Graphic by McKenna '14
Graphic by McKenna ’14

People come up to me all the time and say, “So, I guess since you are smart, you don’t really have to do any work, right?” I never really know how to respond. On the one hand, maybe since I am smart, if I were in all regular classes, I wouldn’t have to try as hard, but I chose my schedule with the goal of stretching myself, so my four AP and one Honors classes last year definitely forced me to work hard. When people assume that I was born with natural intelligence, it diminishes the reality of my achievements and what it took to achieve them– endless hours slaving under a desk lamp and countless Friday nights spent at home with my AP European timeline and Louis XIV as my only companions. Despite the common misconception, let me clear one thing up. There is a huge difference between being naturally smart and working hard.

At Marlborough School, everyone is generally smart, meaning that we are able to grasp concepts, apply knowledge and respond to new situations well. There is, of course, a range of intelligence levels within Marlborough, but as a whole Marlborough students don’t have much to worry about as far as intelligence goes. However, I think that many girls at Marlborough are frustrated because they feel they work as hard as they can but still don’t seem to achieve the same results as their classmates.

While I am sure that, to some, achieving high grades looks effortless, I can basically guarantee that most students at Marlborough, even those who make school seem easy, work very hard. Because of each girl’s individual circumstances, it is difficult to compare grades and test scores, the alleged final results of academic achievement.
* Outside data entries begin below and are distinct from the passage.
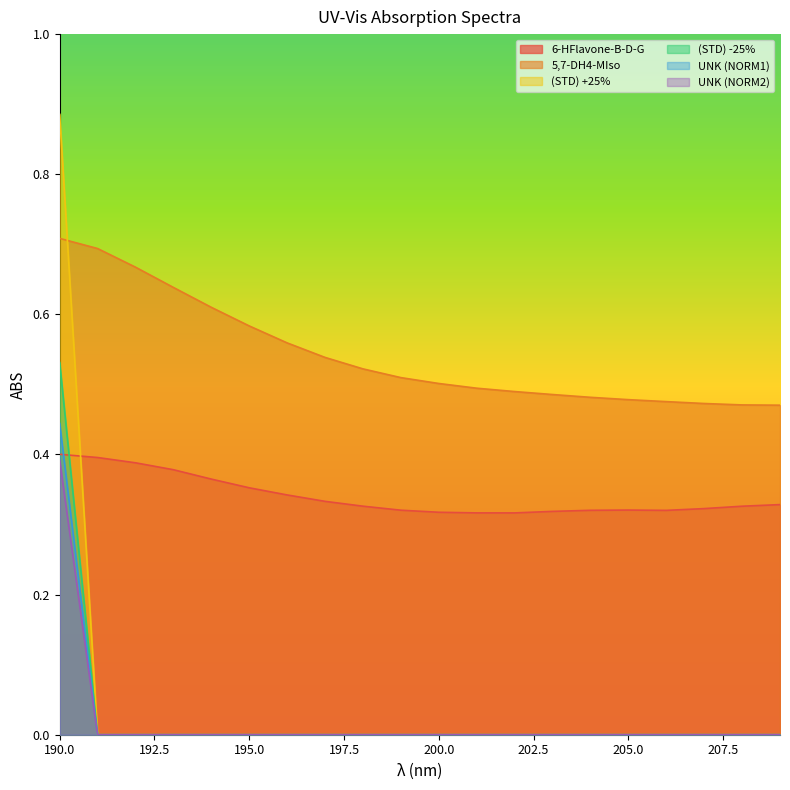

Is the value of (STD) -25% at 205 greater than the value of (STD) +25% at 207?

No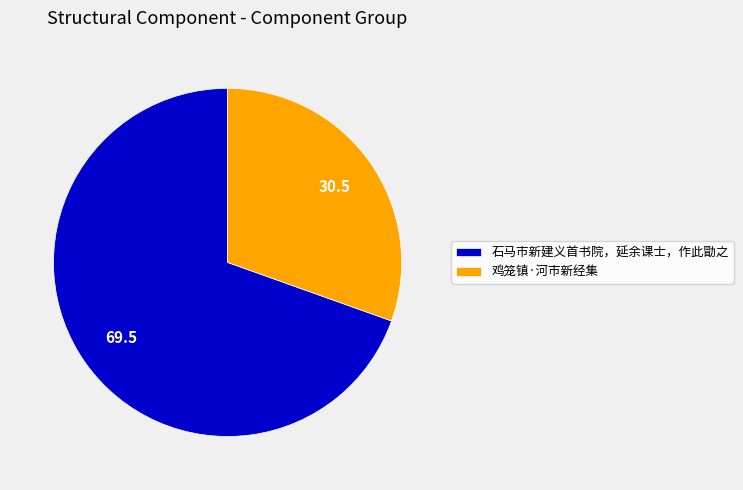

Is it true that 石马市新建义首书院，延余课士，作此勖之 is 64% of the pie?

False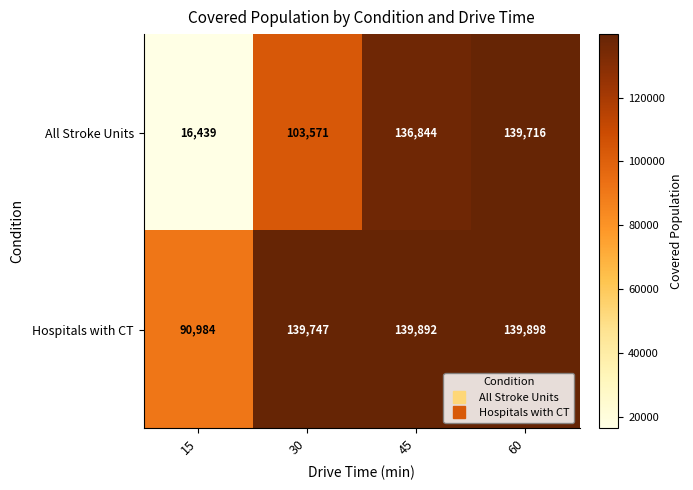

How many data points in All Stroke Units are less than 136844?

2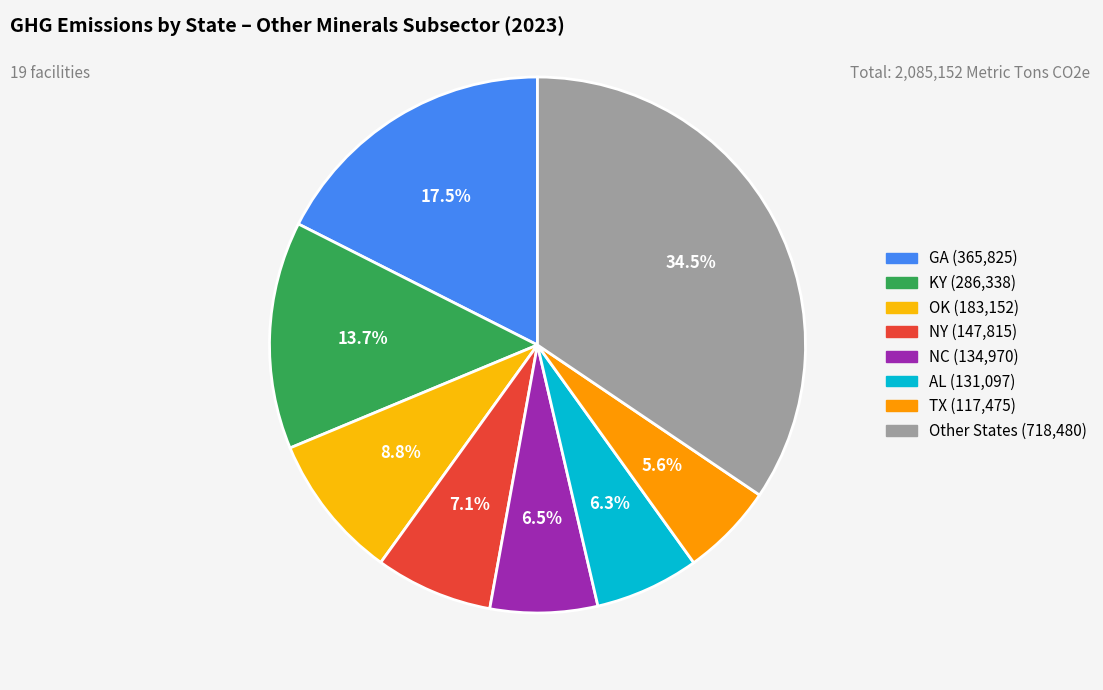

Count the number of slices in the pie.

8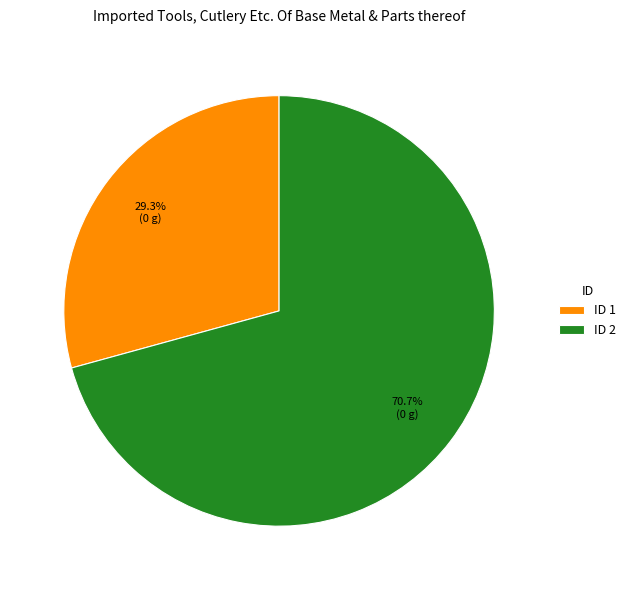

Approximately how many times larger is the value at ID 1 compared to ID 2?

0.4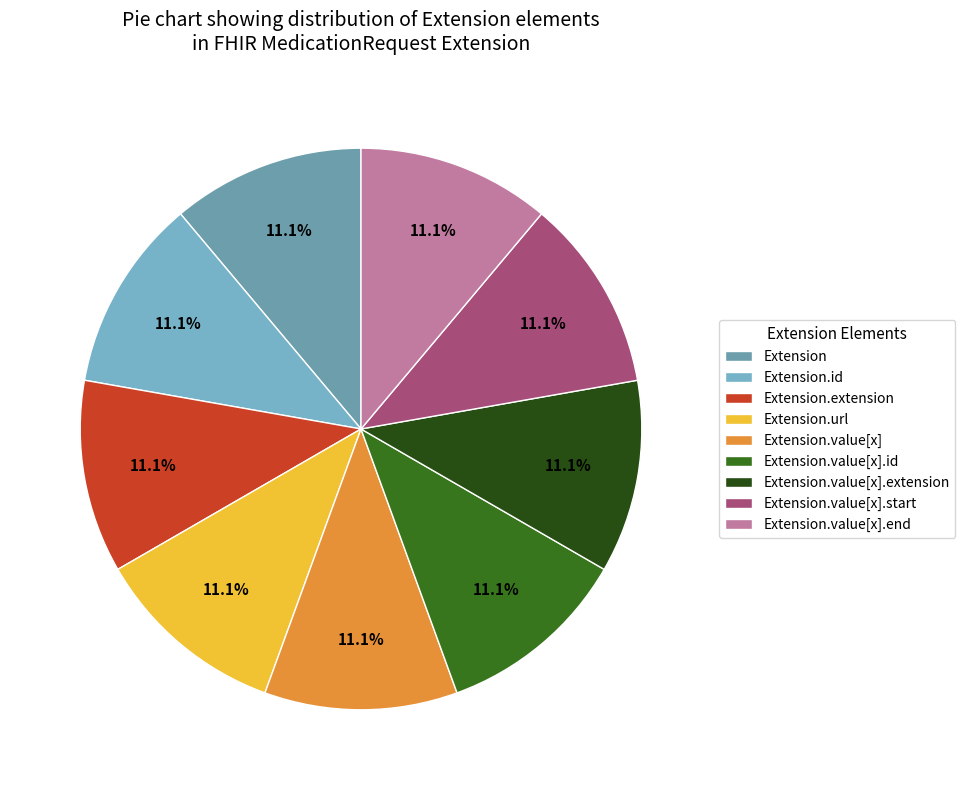

What is the smallest slice in the pie chart?

Extension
Despite popular belief, natural intelligence is not always beneficial. At the beginning of middle school and through high school, naturally smart people do not have to work as hard as some of their peers to do well, because they can generally grasp more information. They may not develop study skills or know what it is like to face failure and learn from their mistakes in order to excel. They are used to being the best in their classes and always understanding everything. So when these students reach harder classes at the end of high school or in college, they may not know what to do. They may not know how to react to doing poorly, and they get frustrated and give up.

However, students who face adversity in high school and middle school, where they begin to understand their own learning styles and how to succeed on their own, are more able to deal with bumps later in life and can overcome them with ease and grace.

In the context of sports, people often say, “Hard work will take you further than natural talent,” and I believe that this saying is applicable to all aspects of life. Hard workers set themselves up for better possibilities in the future and are more likely to achieve success later in life. People who are naturally smart can get lazy; just doing the bare minimum, knowing that it will suffice for a while, can be problematic later in life. So even if you feel like your attempts are futile now, keep going.  Soon your hard work will pay off!